Lutte biologique contre la flavescence dorée


15 mai 2008 M. IVALDI Vu 2929 fois
L’Agroscope de Changins a mis au point un programme de lutte biologique de la flavescence dorée à base de Parexan N, un mélange de pyrèthre et d’huile de sésame.

L’Agroscope de Changins a mis au point un programme de lutte biologique de la flavescence dorée à base de Parexan N, un mélange de pyrèthre et d’huile de sésame. - © Novartis

L'Agroscope de Changins, en collaboration avec le FiBL (organisme de recherche en agriculture biologique) a lancé en 2006/2007, une série d'expérimentations destinée à mettre au point une méthode de lutte contre la flavescence dorée compatible avec le cahier des charges de la viticulture biologique. Les chercheurs ont mis au point une stratégie de lutte qui consiste en trois applications d'un insecticide biologique : un mélange de pyrèthre (5%) et d'huile de sésame (20%), baptisé Parexan N et homologué sur verger et en horticulture. « Il s'agit d'un produit très délicat. Il faut être précis dans son application » explique Mauro Jermini qui a réalisé les essais. Ainsi, la période d'application est primordiale pour la réussite de cette protection.

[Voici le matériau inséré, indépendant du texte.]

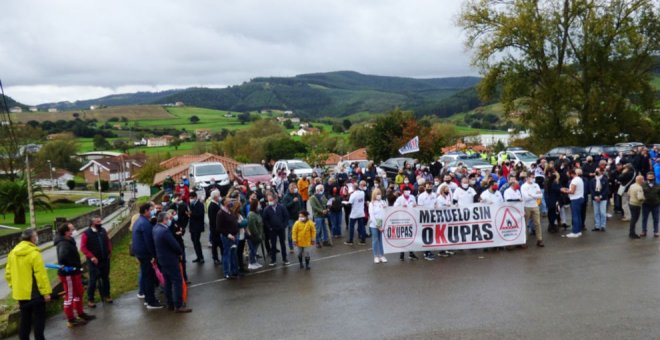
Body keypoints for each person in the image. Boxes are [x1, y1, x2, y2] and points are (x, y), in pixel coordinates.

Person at [5, 229, 52, 340]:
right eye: (36, 236)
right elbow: (41, 275)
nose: (37, 238)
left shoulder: (13, 253)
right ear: (32, 238)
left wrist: (15, 287)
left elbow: (8, 274)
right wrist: (46, 293)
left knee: (25, 320)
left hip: (21, 295)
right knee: (39, 320)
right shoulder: (34, 253)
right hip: (35, 294)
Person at [56, 223, 96, 328]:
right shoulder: (63, 244)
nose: (74, 231)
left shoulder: (70, 240)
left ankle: (80, 313)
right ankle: (71, 319)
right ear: (66, 232)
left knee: (79, 293)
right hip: (68, 274)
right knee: (69, 296)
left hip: (75, 272)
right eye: (72, 229)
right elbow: (62, 257)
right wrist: (70, 265)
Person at [152, 212, 191, 313]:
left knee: (168, 282)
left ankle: (170, 303)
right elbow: (175, 245)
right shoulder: (165, 231)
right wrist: (180, 252)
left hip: (162, 259)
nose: (170, 220)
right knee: (177, 281)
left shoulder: (155, 228)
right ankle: (178, 305)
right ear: (164, 220)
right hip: (170, 259)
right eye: (168, 219)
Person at [132, 203, 164, 309]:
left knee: (146, 277)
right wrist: (153, 256)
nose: (152, 211)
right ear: (145, 211)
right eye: (150, 210)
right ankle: (151, 301)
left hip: (140, 253)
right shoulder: (144, 223)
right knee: (149, 278)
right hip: (145, 254)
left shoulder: (139, 221)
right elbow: (149, 241)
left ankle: (148, 299)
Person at [80, 217, 112, 307]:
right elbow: (83, 247)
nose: (100, 223)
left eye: (100, 221)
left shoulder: (103, 230)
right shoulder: (86, 234)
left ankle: (107, 295)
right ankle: (91, 299)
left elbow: (108, 241)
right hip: (93, 261)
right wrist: (92, 257)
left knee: (105, 278)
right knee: (93, 280)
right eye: (98, 221)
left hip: (105, 259)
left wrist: (110, 251)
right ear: (92, 223)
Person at [262, 193, 290, 266]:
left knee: (282, 244)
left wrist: (284, 225)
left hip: (281, 229)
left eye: (271, 200)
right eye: (268, 200)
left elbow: (286, 216)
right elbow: (265, 220)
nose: (269, 201)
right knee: (273, 245)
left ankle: (285, 259)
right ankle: (273, 260)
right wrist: (269, 227)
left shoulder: (282, 207)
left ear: (275, 199)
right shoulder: (266, 209)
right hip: (272, 230)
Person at [216, 196, 240, 278]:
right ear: (224, 203)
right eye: (229, 201)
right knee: (227, 254)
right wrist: (228, 234)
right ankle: (227, 272)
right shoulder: (220, 213)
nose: (231, 202)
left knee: (233, 254)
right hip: (227, 237)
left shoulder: (230, 211)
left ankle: (234, 271)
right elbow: (219, 228)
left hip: (235, 235)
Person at [394, 186, 419, 261]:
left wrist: (415, 206)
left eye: (408, 190)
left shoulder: (412, 197)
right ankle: (402, 253)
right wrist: (401, 206)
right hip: (403, 219)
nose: (407, 192)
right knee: (403, 237)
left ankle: (411, 253)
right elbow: (394, 207)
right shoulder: (400, 198)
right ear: (403, 192)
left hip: (411, 219)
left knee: (410, 236)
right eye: (405, 191)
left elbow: (415, 206)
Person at [166, 208, 189, 283]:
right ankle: (179, 280)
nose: (174, 215)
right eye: (173, 214)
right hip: (175, 245)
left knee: (183, 263)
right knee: (177, 264)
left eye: (175, 214)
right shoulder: (167, 225)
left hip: (180, 244)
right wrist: (176, 234)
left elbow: (182, 228)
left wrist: (181, 232)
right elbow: (169, 235)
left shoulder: (175, 221)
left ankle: (185, 279)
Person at [521, 176, 544, 247]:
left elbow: (540, 195)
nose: (533, 178)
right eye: (531, 177)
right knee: (525, 224)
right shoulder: (523, 186)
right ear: (527, 178)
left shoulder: (536, 185)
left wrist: (532, 195)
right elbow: (526, 197)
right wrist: (535, 196)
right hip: (526, 206)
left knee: (538, 223)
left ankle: (539, 239)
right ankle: (524, 240)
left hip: (535, 206)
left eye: (533, 177)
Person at [561, 169, 585, 238]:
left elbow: (572, 191)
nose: (568, 176)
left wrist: (564, 191)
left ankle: (575, 232)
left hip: (575, 199)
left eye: (568, 174)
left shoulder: (574, 180)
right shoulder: (579, 179)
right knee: (578, 215)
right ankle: (579, 230)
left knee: (575, 216)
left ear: (571, 174)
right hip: (580, 198)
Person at [282, 183, 305, 251]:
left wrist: (303, 213)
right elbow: (285, 207)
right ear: (289, 189)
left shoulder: (298, 195)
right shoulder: (286, 196)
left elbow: (302, 204)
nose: (294, 189)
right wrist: (292, 201)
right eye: (292, 188)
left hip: (299, 216)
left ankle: (301, 245)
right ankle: (291, 246)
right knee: (291, 232)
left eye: (295, 188)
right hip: (290, 217)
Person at [368, 189, 388, 264]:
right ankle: (376, 256)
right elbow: (372, 216)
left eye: (379, 193)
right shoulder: (371, 204)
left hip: (382, 225)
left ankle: (381, 255)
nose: (378, 195)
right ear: (374, 195)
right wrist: (378, 226)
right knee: (375, 240)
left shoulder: (383, 202)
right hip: (374, 225)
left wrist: (386, 208)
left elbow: (387, 212)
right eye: (377, 194)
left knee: (381, 240)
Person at [345, 181, 367, 246]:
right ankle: (363, 240)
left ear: (353, 188)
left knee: (351, 227)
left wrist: (346, 202)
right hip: (361, 213)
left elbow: (350, 203)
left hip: (354, 213)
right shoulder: (362, 193)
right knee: (362, 226)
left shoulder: (353, 195)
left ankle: (351, 240)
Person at [246, 199, 264, 270]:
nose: (260, 205)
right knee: (252, 249)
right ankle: (251, 263)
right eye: (258, 204)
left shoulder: (257, 213)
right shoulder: (251, 215)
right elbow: (252, 227)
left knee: (255, 249)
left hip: (258, 235)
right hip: (254, 236)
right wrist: (257, 235)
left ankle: (254, 261)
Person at [188, 192, 205, 264]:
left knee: (196, 241)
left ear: (195, 197)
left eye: (191, 198)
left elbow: (200, 215)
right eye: (190, 198)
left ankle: (201, 257)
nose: (190, 199)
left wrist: (191, 214)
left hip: (197, 227)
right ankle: (198, 256)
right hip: (192, 226)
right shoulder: (191, 204)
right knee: (194, 241)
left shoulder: (200, 205)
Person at [641, 172, 660, 237]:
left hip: (656, 205)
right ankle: (644, 231)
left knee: (656, 219)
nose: (650, 179)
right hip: (646, 204)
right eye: (649, 177)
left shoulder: (658, 185)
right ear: (646, 177)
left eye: (651, 177)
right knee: (644, 218)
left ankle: (656, 231)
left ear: (654, 177)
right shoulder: (643, 185)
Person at [207, 190, 222, 265]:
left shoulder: (215, 204)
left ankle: (216, 258)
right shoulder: (213, 206)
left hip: (215, 229)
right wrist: (217, 229)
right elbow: (213, 219)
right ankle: (215, 258)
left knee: (216, 244)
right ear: (216, 197)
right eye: (219, 195)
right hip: (215, 229)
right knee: (216, 244)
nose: (219, 197)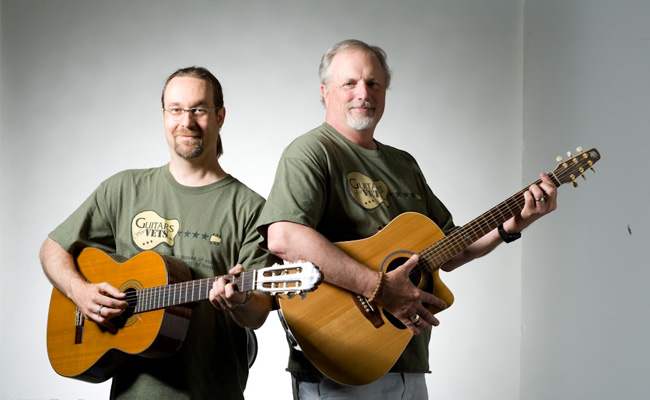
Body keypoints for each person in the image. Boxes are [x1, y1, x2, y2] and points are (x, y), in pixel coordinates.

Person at [257, 39, 557, 399]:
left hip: (404, 356)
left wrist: (513, 225)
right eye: (349, 83)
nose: (363, 93)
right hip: (341, 362)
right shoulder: (312, 151)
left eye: (374, 83)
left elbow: (452, 246)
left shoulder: (403, 164)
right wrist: (380, 288)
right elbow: (285, 237)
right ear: (325, 92)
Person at [40, 66, 276, 399]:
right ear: (164, 116)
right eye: (176, 109)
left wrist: (240, 300)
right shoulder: (123, 189)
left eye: (199, 109)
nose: (187, 121)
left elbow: (259, 311)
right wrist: (80, 292)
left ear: (220, 116)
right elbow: (53, 249)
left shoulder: (251, 208)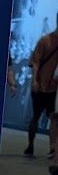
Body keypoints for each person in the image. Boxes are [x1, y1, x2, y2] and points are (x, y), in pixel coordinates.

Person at [25, 17, 58, 156]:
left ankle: (52, 147)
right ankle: (31, 144)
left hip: (52, 87)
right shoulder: (45, 41)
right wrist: (34, 81)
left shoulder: (46, 40)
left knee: (53, 117)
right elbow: (36, 62)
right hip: (41, 86)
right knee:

Effet sur les typhlodromes

Trois traitements sont effectués tous les dix jours à partir de la découverte des premiers individus au troisième stade larvaire. Le mélange insecticide a, selon les chercheurs, très peu d'effet sur les adultes. Les applications doivent être effectuées au coucher du soleil car le pyrèthre est sensible à la lumière. Les chercheurs poursuivent leurs investigations. En effet, ils se sont aperçus que leur mélange avait un effet négatif sur les populations de typhlodromes. « Au bout de traitements même espacés de 15 jours, les populations de typhlodromes baissent de façon importante et les populations ne parviennent pas à se rétablir. Si cette lutte est répétée pendant trois ans, la baisse des typhodromes est tellement importante que le risque d'attaque d'acariens rouges n'est plus à écarter » indique Mauro Jermini. Les chercheurs suisses souhaitent donc mettre en place un programme de deux traitements le plus espacé possible.